Source data:
▼
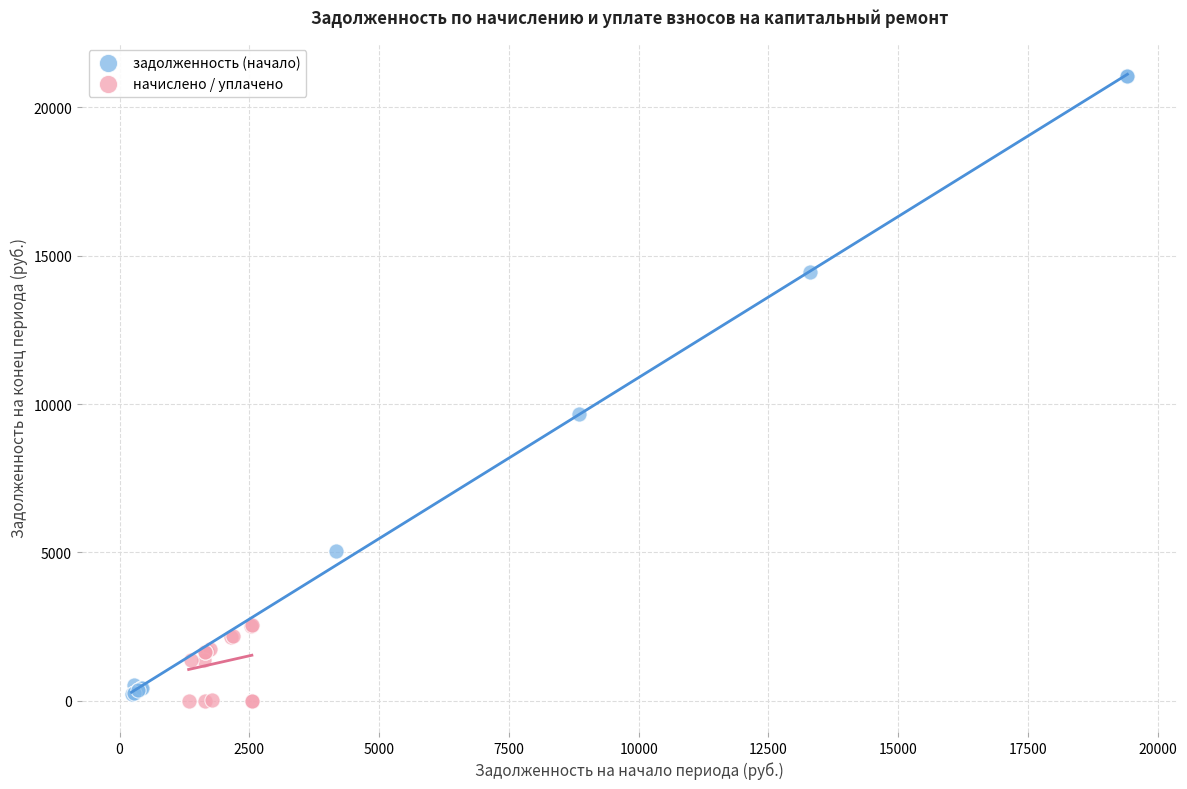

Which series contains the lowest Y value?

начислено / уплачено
▲
▼
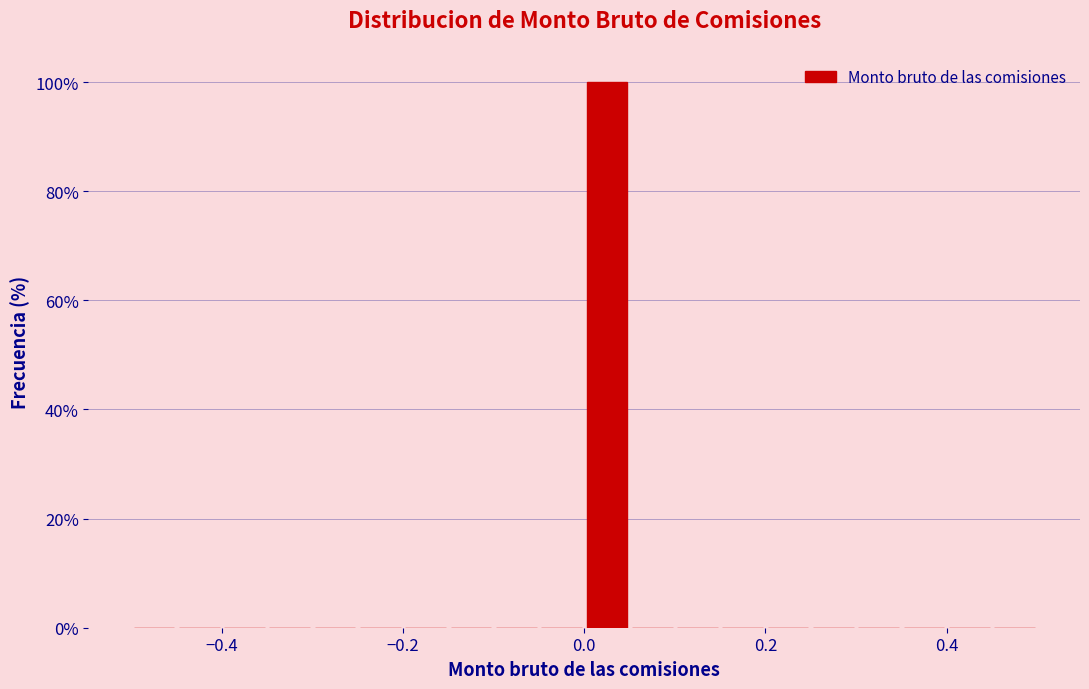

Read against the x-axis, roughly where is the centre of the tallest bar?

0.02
▲
▼
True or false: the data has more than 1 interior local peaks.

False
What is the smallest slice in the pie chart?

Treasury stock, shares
▲
Requirement:
Count how many lines in the material above contain the string "contains", and reply with that number only.

Exercise solution:
1